■ Exercise aim:
Reproduce the text of every item below line for line, changing nothing.

■ Data:

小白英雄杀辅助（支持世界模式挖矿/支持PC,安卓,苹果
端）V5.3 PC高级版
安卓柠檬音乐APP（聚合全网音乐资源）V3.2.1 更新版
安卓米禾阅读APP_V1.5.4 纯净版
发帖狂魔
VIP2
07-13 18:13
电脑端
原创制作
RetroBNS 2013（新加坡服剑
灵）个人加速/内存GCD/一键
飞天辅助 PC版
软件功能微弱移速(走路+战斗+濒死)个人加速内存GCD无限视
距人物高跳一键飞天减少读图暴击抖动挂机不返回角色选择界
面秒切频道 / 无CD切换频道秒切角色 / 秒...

■ Result of this exercise:
小白英雄杀辅助（支持世界模式挖矿/支持PC,安卓,苹果
端）V5.3 PC高级版
安卓柠檬音乐APP（聚合全网音乐资源）V3.2.1 更新版
安卓米禾阅读APP_V1.5.4 纯净版
发帖狂魔
VIP2
07-13 18:13
电脑端
原创制作
RetroBNS 2013（新加坡服剑
灵）个人加速/内存GCD/一键
飞天辅助 PC版
软件功能微弱移速(走路+战斗+濒死)个人加速内存GCD无限视
距人物高跳一键飞天减少读图暴击抖动挂机不返回角色选择界
面秒切频道 / 无CD切换频道秒切角色 / 秒...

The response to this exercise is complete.